Aim of the task. Run through the records and show each line that includes the string "Программа".

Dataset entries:
..........
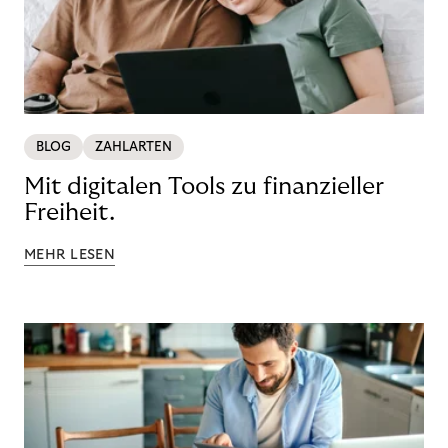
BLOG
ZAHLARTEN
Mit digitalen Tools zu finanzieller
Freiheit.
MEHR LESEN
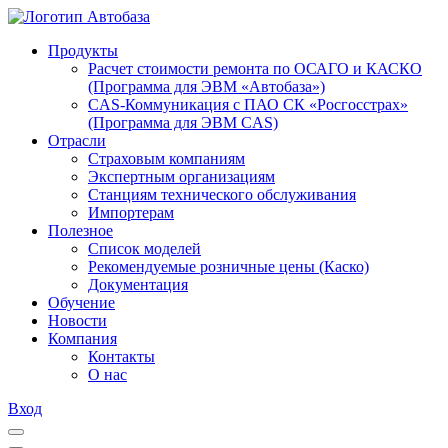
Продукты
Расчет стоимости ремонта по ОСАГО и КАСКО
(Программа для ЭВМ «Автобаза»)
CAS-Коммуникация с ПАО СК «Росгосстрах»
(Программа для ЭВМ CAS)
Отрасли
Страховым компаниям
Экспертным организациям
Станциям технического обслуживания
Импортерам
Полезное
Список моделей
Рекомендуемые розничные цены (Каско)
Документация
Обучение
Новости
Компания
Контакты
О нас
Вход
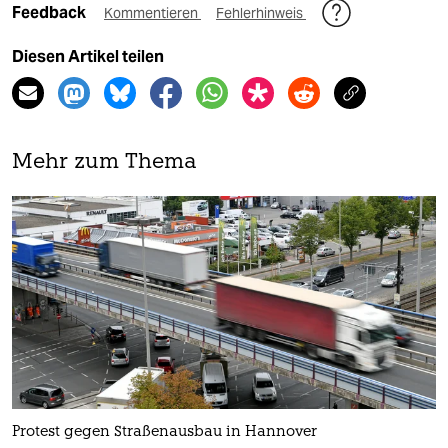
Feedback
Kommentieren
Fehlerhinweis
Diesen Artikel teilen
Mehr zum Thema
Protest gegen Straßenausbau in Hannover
..........
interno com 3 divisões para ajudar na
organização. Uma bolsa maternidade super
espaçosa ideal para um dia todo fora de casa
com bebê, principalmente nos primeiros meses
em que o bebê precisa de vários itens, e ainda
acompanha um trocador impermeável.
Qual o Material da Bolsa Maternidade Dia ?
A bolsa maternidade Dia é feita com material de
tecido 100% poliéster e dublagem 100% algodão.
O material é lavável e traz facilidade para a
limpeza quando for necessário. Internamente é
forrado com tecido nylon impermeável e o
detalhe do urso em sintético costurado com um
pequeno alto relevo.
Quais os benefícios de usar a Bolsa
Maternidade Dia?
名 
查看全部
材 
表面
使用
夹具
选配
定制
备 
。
..........
Answer below.
(Программа для ЭВМ «Автобаза»)
(Программа для ЭВМ CAS)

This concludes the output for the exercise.